Can you duplicate, character for character, the lines below from the one containing "pose: elev=339.8 azim=124.8" through the one containing "Dot at: (362, 234)", including both of those and no other lines?

# Listed entries
------------------------------------------------------------

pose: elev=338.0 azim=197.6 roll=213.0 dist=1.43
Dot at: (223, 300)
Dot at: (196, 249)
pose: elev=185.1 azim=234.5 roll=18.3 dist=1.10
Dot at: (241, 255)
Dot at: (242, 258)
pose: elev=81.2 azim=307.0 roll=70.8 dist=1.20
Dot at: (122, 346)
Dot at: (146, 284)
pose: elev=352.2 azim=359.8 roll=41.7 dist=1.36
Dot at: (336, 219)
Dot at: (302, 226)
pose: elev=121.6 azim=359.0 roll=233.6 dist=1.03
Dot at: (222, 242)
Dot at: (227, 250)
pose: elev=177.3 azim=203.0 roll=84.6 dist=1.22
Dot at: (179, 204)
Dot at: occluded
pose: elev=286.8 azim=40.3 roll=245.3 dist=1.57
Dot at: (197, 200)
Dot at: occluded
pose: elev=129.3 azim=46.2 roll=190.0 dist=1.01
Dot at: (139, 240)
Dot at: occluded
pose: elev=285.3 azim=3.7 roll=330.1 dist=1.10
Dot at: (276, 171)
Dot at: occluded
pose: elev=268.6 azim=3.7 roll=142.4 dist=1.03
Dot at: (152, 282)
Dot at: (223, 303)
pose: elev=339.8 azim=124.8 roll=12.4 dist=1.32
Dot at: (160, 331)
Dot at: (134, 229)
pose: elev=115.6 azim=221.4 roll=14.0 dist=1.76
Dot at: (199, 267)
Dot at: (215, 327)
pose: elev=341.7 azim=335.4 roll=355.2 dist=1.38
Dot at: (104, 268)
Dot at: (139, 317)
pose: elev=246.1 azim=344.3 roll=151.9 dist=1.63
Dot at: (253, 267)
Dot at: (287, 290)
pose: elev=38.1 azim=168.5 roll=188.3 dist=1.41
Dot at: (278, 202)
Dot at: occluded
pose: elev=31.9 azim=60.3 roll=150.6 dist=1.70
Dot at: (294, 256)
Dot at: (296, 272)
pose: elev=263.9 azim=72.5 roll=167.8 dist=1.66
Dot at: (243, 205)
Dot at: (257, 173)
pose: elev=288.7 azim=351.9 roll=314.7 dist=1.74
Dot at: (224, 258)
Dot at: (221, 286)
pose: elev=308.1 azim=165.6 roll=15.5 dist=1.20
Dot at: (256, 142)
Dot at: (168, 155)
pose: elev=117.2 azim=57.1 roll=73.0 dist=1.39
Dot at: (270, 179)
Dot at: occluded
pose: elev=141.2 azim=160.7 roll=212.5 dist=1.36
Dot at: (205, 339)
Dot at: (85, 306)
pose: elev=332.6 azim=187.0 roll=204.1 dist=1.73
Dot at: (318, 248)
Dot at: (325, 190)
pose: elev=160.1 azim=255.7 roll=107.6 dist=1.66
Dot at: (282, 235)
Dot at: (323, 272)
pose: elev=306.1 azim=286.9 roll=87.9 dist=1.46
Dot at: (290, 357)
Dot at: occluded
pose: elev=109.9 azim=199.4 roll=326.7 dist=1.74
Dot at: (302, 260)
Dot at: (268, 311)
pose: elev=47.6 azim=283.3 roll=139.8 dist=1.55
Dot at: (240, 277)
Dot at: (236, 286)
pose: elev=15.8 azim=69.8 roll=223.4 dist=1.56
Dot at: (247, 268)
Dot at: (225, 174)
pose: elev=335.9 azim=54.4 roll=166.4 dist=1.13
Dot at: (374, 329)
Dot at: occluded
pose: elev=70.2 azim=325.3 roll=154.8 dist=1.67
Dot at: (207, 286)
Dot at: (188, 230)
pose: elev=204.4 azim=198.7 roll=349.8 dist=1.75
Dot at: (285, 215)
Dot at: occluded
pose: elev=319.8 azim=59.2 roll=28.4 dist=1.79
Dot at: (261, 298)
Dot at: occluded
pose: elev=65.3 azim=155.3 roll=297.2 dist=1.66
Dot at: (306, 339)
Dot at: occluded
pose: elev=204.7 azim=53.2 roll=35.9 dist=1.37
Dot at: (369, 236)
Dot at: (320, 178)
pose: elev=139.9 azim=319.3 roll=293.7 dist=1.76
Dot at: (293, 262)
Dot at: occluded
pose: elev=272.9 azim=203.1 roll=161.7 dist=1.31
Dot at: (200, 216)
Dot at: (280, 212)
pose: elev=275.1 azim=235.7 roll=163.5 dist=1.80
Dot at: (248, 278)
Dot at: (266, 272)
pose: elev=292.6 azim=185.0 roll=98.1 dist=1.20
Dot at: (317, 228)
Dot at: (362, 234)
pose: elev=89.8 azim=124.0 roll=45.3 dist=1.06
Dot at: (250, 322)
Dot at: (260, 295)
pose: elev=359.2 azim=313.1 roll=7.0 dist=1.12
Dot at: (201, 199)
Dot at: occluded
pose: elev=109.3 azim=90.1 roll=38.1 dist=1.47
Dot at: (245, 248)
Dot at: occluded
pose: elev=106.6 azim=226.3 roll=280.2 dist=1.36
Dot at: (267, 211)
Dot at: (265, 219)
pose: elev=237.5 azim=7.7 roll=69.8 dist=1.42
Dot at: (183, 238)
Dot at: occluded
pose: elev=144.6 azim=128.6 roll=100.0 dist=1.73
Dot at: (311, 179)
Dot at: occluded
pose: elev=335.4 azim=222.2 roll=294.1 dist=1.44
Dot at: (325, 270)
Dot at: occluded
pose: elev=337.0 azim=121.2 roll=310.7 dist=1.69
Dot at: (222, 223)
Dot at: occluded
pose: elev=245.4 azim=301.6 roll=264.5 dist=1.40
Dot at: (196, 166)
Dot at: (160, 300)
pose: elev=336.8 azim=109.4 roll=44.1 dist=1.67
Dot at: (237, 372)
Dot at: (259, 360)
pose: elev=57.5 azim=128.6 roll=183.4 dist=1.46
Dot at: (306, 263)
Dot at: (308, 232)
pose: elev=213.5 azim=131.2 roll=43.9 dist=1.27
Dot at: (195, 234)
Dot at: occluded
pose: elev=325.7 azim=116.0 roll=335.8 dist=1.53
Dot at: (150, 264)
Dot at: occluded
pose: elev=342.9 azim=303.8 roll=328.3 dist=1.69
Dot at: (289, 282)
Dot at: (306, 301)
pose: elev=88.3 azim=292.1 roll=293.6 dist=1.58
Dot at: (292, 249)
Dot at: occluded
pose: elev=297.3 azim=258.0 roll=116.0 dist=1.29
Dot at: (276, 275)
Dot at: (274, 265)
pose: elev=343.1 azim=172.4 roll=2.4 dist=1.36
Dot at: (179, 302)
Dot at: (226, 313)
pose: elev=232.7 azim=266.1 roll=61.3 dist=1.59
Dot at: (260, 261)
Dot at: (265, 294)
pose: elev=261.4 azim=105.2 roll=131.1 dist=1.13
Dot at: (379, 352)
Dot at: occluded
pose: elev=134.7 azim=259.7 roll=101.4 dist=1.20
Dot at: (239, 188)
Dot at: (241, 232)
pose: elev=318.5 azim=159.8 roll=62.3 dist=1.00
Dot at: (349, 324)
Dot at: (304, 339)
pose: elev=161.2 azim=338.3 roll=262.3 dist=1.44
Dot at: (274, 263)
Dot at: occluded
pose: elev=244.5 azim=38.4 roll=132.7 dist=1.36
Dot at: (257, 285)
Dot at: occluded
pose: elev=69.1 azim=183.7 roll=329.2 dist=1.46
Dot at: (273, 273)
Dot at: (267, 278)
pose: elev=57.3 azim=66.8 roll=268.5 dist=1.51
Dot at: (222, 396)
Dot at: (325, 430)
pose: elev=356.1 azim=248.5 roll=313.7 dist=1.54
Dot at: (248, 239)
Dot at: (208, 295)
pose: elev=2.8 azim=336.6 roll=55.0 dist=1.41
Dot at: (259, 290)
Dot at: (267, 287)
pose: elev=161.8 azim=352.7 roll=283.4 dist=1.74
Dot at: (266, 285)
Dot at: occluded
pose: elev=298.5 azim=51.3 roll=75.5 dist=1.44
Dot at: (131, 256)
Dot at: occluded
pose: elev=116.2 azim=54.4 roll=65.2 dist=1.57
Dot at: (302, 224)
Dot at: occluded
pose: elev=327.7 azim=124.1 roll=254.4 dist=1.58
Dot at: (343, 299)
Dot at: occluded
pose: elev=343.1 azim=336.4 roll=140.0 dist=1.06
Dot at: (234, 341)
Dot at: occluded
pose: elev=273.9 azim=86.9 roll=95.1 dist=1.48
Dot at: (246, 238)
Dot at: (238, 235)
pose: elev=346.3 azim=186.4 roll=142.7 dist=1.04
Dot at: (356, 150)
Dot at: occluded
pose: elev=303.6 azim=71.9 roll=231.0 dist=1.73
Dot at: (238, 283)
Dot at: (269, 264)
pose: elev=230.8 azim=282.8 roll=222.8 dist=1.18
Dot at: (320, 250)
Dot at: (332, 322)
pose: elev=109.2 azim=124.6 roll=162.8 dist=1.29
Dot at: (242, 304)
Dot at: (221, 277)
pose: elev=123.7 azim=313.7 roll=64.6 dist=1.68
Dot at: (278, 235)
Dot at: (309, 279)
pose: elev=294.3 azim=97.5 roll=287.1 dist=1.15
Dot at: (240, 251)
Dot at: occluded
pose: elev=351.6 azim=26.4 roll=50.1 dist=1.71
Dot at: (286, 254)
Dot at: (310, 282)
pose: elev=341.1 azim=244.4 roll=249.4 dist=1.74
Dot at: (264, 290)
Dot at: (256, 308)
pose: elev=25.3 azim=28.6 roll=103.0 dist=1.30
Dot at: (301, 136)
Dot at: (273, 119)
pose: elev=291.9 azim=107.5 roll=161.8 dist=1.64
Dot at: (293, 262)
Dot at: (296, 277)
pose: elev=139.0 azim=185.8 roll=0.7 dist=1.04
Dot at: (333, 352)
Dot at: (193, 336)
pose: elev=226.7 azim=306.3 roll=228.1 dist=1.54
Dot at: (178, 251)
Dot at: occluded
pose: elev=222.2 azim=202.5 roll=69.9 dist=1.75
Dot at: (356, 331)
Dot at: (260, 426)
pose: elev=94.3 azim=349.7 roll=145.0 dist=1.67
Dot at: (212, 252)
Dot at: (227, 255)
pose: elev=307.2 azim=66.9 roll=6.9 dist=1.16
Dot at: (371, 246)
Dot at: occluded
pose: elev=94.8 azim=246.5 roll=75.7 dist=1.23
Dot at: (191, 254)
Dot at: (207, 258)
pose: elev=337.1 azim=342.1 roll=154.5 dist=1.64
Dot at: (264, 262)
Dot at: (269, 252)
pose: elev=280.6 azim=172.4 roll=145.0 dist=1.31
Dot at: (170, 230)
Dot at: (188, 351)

------------------------------------------------------------

# Output for this task
pose: elev=339.8 azim=124.8 roll=12.4 dist=1.32
Dot at: (160, 331)
Dot at: (134, 229)
pose: elev=115.6 azim=221.4 roll=14.0 dist=1.76
Dot at: (199, 267)
Dot at: (215, 327)
pose: elev=341.7 azim=335.4 roll=355.2 dist=1.38
Dot at: (104, 268)
Dot at: (139, 317)
pose: elev=246.1 azim=344.3 roll=151.9 dist=1.63
Dot at: (253, 267)
Dot at: (287, 290)
pose: elev=38.1 azim=168.5 roll=188.3 dist=1.41
Dot at: (278, 202)
Dot at: occluded
pose: elev=31.9 azim=60.3 roll=150.6 dist=1.70
Dot at: (294, 256)
Dot at: (296, 272)
pose: elev=263.9 azim=72.5 roll=167.8 dist=1.66
Dot at: (243, 205)
Dot at: (257, 173)
pose: elev=288.7 azim=351.9 roll=314.7 dist=1.74
Dot at: (224, 258)
Dot at: (221, 286)
pose: elev=308.1 azim=165.6 roll=15.5 dist=1.20
Dot at: (256, 142)
Dot at: (168, 155)
pose: elev=117.2 azim=57.1 roll=73.0 dist=1.39
Dot at: (270, 179)
Dot at: occluded
pose: elev=141.2 azim=160.7 roll=212.5 dist=1.36
Dot at: (205, 339)
Dot at: (85, 306)
pose: elev=332.6 azim=187.0 roll=204.1 dist=1.73
Dot at: (318, 248)
Dot at: (325, 190)
pose: elev=160.1 azim=255.7 roll=107.6 dist=1.66
Dot at: (282, 235)
Dot at: (323, 272)
pose: elev=306.1 azim=286.9 roll=87.9 dist=1.46
Dot at: (290, 357)
Dot at: occluded
pose: elev=109.9 azim=199.4 roll=326.7 dist=1.74
Dot at: (302, 260)
Dot at: (268, 311)
pose: elev=47.6 azim=283.3 roll=139.8 dist=1.55
Dot at: (240, 277)
Dot at: (236, 286)
pose: elev=15.8 azim=69.8 roll=223.4 dist=1.56
Dot at: (247, 268)
Dot at: (225, 174)
pose: elev=335.9 azim=54.4 roll=166.4 dist=1.13
Dot at: (374, 329)
Dot at: occluded
pose: elev=70.2 azim=325.3 roll=154.8 dist=1.67
Dot at: (207, 286)
Dot at: (188, 230)
pose: elev=204.4 azim=198.7 roll=349.8 dist=1.75
Dot at: (285, 215)
Dot at: occluded
pose: elev=319.8 azim=59.2 roll=28.4 dist=1.79
Dot at: (261, 298)
Dot at: occluded
pose: elev=65.3 azim=155.3 roll=297.2 dist=1.66
Dot at: (306, 339)
Dot at: occluded
pose: elev=204.7 azim=53.2 roll=35.9 dist=1.37
Dot at: (369, 236)
Dot at: (320, 178)
pose: elev=139.9 azim=319.3 roll=293.7 dist=1.76
Dot at: (293, 262)
Dot at: occluded
pose: elev=272.9 azim=203.1 roll=161.7 dist=1.31
Dot at: (200, 216)
Dot at: (280, 212)
pose: elev=275.1 azim=235.7 roll=163.5 dist=1.80
Dot at: (248, 278)
Dot at: (266, 272)
pose: elev=292.6 azim=185.0 roll=98.1 dist=1.20
Dot at: (317, 228)
Dot at: (362, 234)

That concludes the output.